--- PAGE EXCERPT Enclosed Below ---

Agentic Coding in 2025
2025 was the year of agentic coding for me. Perhaps the first of many. I tried out Claude Code in June and then subscribed to Cursor soon after. Since then, I’ve been using both frequently1.
I’ve got some thoughts.
The State of the Tools
I’ve written before about my early highs and lows (mostly highs though) with agentic coding tools. The agents have improved dramatically even in just six months: they usually interrogate complex codebases quickly and correctly, understand the right way to build/run projects, and test code when appropriate. They do much of this without being explicitly asked, much like a competent software developer would figure out how and when to do these tasks from documentation and knowing the conventions of the language.
There are still some notable weaknesses, but it can take a while to notice them. To me, the biggest ones a) lack of proactive refactoring and b) lack of “vision”.
When I say agents aren’t proactive, this is what I mean: they seem to be trained to make the smallest possible change to your code while still adhering to the basic standards of your codebase. It’s a good instinct; competent human developers also avoid massive, rippling changes. But sometimes it’s better to take a step back and simplify the code structure rather than just adding in a new module. Yes, it’s a judgment call, but this needs to be done at least sometimes or your code will become a disorganized pile of branching paths. My experience is that right now, agents rarely spot these opportunities for simplification.
The lack of vision is closely related. Good code tends to follow a clear vision, with the “joints” (boundaries between disparate areas of the code) occurring at natural places such that it’s possible to reason about the pieces independently. Bad code isn’t like this: different people added different things at different times, and didn’t have a clear sense of where those things fit relative to the core structure of the code.
Most code starts out good, with a design that encourages norms like “all REST resource definitions go in this folder”. Maybe it defines a set of common utilities that all new endpoints should use for authorization. But over time this knowledge is lost. New devs don’t understand the vision and make their changes in ways that break the norms or duplicate functionality that already exists elsewhere. Agents make these same mistakes, unless you tell them the vision in your prompts. Increasingly, they can also figure out the vision if you specifically instruct them to look for it. But without any direction, they will frequently fail to adhere to the spirit of the application’s design.

--- End of Enclosed PAGE EXCERPT ---

● PROBLEM REQUIREMENTS
Carry on the essay on agentic coding in 2025, starting immediately after its final sentence.

--- DATA LISTING Enclosed Below ---

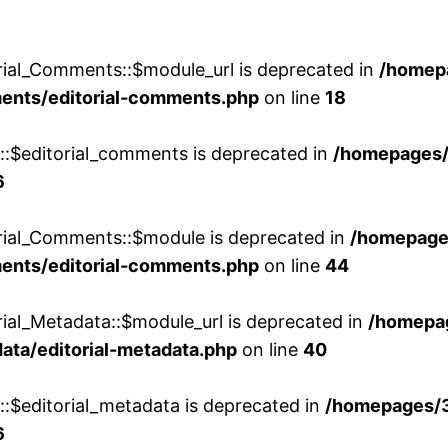
rial_Comments::$module_url is deprecated in
/homep
ments/editorial-comments.php
on line
18
w::$editorial_comments is deprecated in
/homepages
6
orial_Comments::$module is deprecated in
/homepage
ments/editorial-comments.php
on line
44
rial_Metadata::$module_url is deprecated in
/homepa
ata/editorial-metadata.php
on line
40
::$editorial_metadata is deprecated in
/homepages/
6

--- End of Enclosed DATA LISTING ---

● RESPONSE TO THE EXERCISE
It’s no accident that both of these weaknesses are fundamentally a lack of context: either about the broader code or about the design. AI isn’t omnipotent.
But I suspect we’ll find ways to mitigate them over time. I’ll talk more about that in a later section.
Adoption
These tools are already moving beyond early adopters to regular software developers. My colleagues and friends are using them to varying degrees, some having just barely experimented and a few every bit as deep as me.
Another spectrum is skepticism: how much you trust the tools to produce good work. Together, these two axes help describe how different devs relate to the new agentic tools.
Most people I know fall into one of these buckets:
- Vibecoders: High adoption, low skepticism. They love agentic tools and are constantly finding new ways to use them, but sometimes without consideration of how well-suited they are to the task. Some devs are only vibecoders for a short time, right after esperiencing the high of some early successes, and then mellow out as they see the limitations. Others are just very trusting, or (occasionally) so junior/unskilled that they aren’t capable of understanding the ways that models go wrong.
- Sweet spot: High adoption, medium/high skepticism. They’ve found a lot of uses for agentic tools and employ them for many tasks, but avoid them in certain specific cases. They think that some things (e.g. reimplementing a common pattern) with AI barely even requires a human’s lookover, but bespoke solutions in complex systems still need painstaking PR reviews. This is the bucket I’d place mself in.
- Reluctant: Low/medium adoption, high skepticism. They’ve seen high-profile (and sometimes even publicized) mistakes from AI agents and think they’re too risky to trust without great oversight for almost anything, and with that much extra effort the agents just aren’t worthwhile. Still, many of these people are being pushed by their employer to use the tools, so they do… a little bit.
- Artisans: Low adoption, low/medium skepticism: They’re not as troubled by AI errors as by the prospect of letting go of the craft of software development2. They don’t like that it’s much more challenging to understand codebases if you never actually write any of the code in them. Sometimes they’ve used AI to add a few features, and along the way they found they encountered the refactoring and vision problems discussed above, and they hate the prospect of letting all their code become spaghetti.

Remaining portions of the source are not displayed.